--- Excerpt Enclosed Below ---

My Oh Zone

Following the recent, welcome news that the hole in the Ozone has shrunk slightly, I have some sad news for the science community.  The shrinkage is going to be shortlived guys and girls, because I am producing enough noxious gas to rip it wide open again.  I was warned pre-op that things could get a bit windy, but really!  There have been a few occasions over recent days when it has got a bit bloody ridiculous.

The problem is, that the stoma bag is attached to my skin by a sticky pad and of course it is sealed against leaks from the fluid and the more solid outputs from my ruminative efforts.  The bag has a small charcoal filter that allows the gaseous emission out discreetly, but unfortunately my guffy expulsions are just it seems, to voluminous for the system to cope with at the moment.  So on a couple of occasions, I have had to contend with the challenge of having the equivalent of a small holiday inflatable lilo attached to my stomach whilst I move around or attempt to sleep.  I have released the build-up of gas on one occasion, but had to promise not to do it again after it was pointed out that I was at risk of setting off all the carbon monoxide gas detectors in the the village.

I hope this is just a phase and me and my bag will settle down to a more regular and gentle output over coming weeks.  If is doesn’t, I could always build a new career offering my services to holidaymakers up and down the Somerset Coast breathing life in to their inflatables.

Andrew Williams

50 year old, living with his colon and bowel cancer and all that that entails. Quietly sweary, family man living in Somerset, UK.

--- End of Enclosed Excerpt ---

**Work required:**
Summarize the "My Oh Zone" post in two sentences.

--- Entries provided Enclosed Below ---

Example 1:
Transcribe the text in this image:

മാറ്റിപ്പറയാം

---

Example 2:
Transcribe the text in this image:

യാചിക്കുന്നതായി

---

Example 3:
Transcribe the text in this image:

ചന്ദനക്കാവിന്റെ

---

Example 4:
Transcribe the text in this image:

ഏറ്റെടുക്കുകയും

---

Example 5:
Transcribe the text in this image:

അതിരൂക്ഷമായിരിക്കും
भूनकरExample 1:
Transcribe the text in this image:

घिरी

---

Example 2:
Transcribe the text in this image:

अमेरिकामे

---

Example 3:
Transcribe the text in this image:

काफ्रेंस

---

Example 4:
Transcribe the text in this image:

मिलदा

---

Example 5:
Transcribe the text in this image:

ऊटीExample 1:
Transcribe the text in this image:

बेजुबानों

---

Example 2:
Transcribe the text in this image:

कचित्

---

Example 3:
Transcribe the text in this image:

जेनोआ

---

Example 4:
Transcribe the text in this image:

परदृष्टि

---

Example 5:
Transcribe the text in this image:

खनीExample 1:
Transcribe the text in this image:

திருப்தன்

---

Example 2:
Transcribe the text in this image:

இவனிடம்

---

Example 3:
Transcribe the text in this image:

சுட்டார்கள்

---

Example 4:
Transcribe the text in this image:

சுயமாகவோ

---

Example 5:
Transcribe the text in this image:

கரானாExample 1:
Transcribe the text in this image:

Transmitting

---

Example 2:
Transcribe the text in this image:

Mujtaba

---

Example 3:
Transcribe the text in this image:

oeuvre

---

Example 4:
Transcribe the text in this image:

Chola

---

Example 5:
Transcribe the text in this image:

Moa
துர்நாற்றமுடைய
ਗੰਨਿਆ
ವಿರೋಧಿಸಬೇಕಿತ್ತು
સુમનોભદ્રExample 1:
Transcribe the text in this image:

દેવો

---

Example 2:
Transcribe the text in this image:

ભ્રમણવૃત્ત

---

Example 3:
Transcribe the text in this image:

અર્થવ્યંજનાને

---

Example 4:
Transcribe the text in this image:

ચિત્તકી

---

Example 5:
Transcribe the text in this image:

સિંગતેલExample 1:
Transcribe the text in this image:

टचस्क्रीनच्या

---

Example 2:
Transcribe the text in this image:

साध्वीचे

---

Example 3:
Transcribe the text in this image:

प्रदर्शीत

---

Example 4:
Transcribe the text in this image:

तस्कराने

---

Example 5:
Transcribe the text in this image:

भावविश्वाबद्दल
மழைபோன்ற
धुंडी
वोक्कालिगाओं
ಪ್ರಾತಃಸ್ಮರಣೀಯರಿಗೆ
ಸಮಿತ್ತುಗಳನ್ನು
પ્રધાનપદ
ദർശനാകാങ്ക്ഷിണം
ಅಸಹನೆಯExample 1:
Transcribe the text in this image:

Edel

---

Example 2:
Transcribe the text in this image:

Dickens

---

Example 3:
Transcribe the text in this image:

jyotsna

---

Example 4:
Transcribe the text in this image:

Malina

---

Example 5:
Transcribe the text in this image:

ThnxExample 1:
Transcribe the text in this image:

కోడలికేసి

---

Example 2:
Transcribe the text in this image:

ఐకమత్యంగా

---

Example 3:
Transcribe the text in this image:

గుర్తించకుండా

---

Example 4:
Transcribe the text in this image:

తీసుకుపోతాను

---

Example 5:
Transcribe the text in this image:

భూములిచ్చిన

--- End of Enclosed Entries provided ---

**Exercise solution:**
Andrew Williams writes that, despite news that the ozone hole has shrunk slightly, he is producing so much gas that his stoma bag's small charcoal filter cannot cope, leaving the bag at times inflated like a small holiday lilo while he moves around or tries to sleep. He hopes this is a phase that will settle over the coming weeks, and if it does not, he jokes that he could offer to inflate holidaymakers' inflatables along the Somerset Coast.